Liver glycogen maintains blood sugar levels, fuels the vital organs, and will provide a small amount of energy if muscle glycogen has been depleted.

 

Protein:

Protein is the major structural component of all cells in the body, especially muscle.

It’s used to repair muscle damage, replace red blood cells, plasma proteins, and form enzymes and cell membranes. It produces hormones and boosts the immune system, and is also used totransport oxygen from the lunges to the working muscle.

 

 

Fat:

Fat is stored in the adipose tissues. It is a very high source of energy, making it very useful for endurance athletes.

It has many uses including, providing energy for the heart, cushioning vital organs, preserving proper brain and nervous system function and growth and development of the body, regulating blood pressure, and aiding in blood clotting.

Monounsaturated fats help absorb nutrients, especially fat soluble vitamins A, D, E & K, and are also used alongside polyunsaturated fats to reduce total cholesterol, triglycerides and LDL cholesterol, while increasing HDL cholesterol in the blood.

 

Vitamins:

There are two types of vitamins, water soluble and fat soluble.

Fat soluble vitamins A, D, E & K, dissolve in fate and can be stored in the body.

Water soluble vitamins C and B complex; dissolve in water before the body can absorb them. This doesn’t allow the body to store water soluble vitamins and so we need to ingest these vitamins from our diet.

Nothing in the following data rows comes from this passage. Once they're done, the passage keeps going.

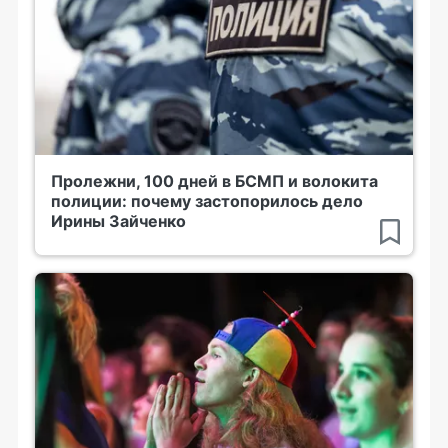
Пролежни, 100 дней в БСМП и волокита
полиции: почему застопорилось дело
Ирины Зайченко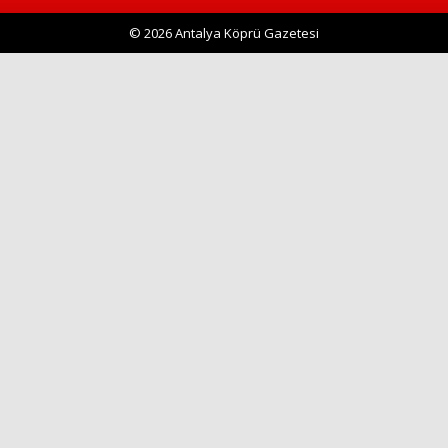
© 2026 Antalya Köprü Gazetesi
Haberin Doğru Adresi.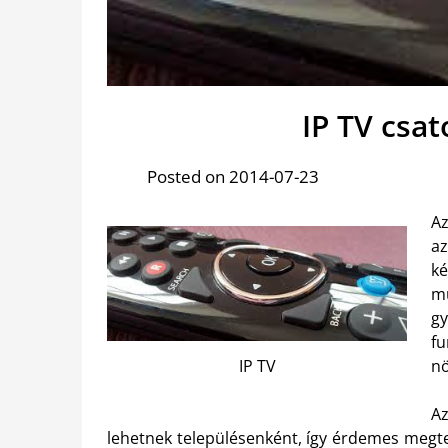
IP TV csa
Posted on 2014-07-23
Az
az
k
m
gy
f
nö
IP TV
A
lehetnek településenként, így érdemes megte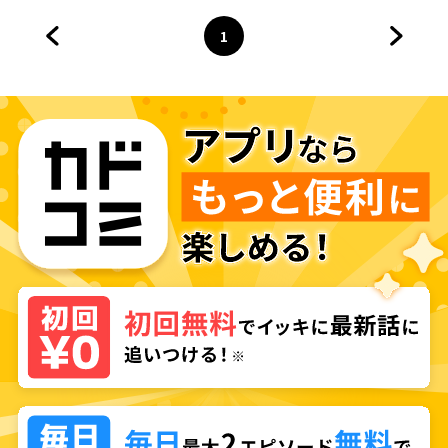
1
前のページへ
ページ
へ
次のペ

Vitamins have a wide range of jobs to perform, including helping in energy release, forming blood cells, assisting in maintaining healthy bones and teeth, and in the metabolism of nutrients.

 

Fact: There is a thought that as some vitamins aren’t stored in the body, that it is beneficial supplementing with certain vitamins, or even taking larger than recommended doses. This is a myth. Most people can get the daily recommended vitamin intake through eating a varied diet. Ingesting large amounts of one vitamin can lead to nausea, abdominal cramps and diarrhoea.

 

Minerals:

Minerals are stored in the cells, blood, muscles and extracellular fluid.

Their jobs include, helping the body produce energy, helping in the role of carrying oxygen in red blood cells to tissues throughout the body. Forming teeth and bones, supporting proper function of nerves and muscles, helping blood clot, regulating genetic activities and metabolic rate, and stabilising blood sugar.

 

Macro Nutrient use during Exercise:

 

When performing low intensity exercise the body can use fat or carbohydrate to fuel itself, but will generally use both in equal amounts.

As you start to increase your intensity, the body will rely more on carbohydrate as the primary source of fuel.

Protein is not normally used as a fuel source, except in the case of endurance athletes, who can utilise it after they have depleted their glycogen stores.

Endurance athletes us e predominantly their slow twitch muscle fibres which utilise fat, while power/strength athletes and unconditioned athletes utilise more fast twitch muscle fibres, utilising predominantly carbohydrates to fuel their exercise.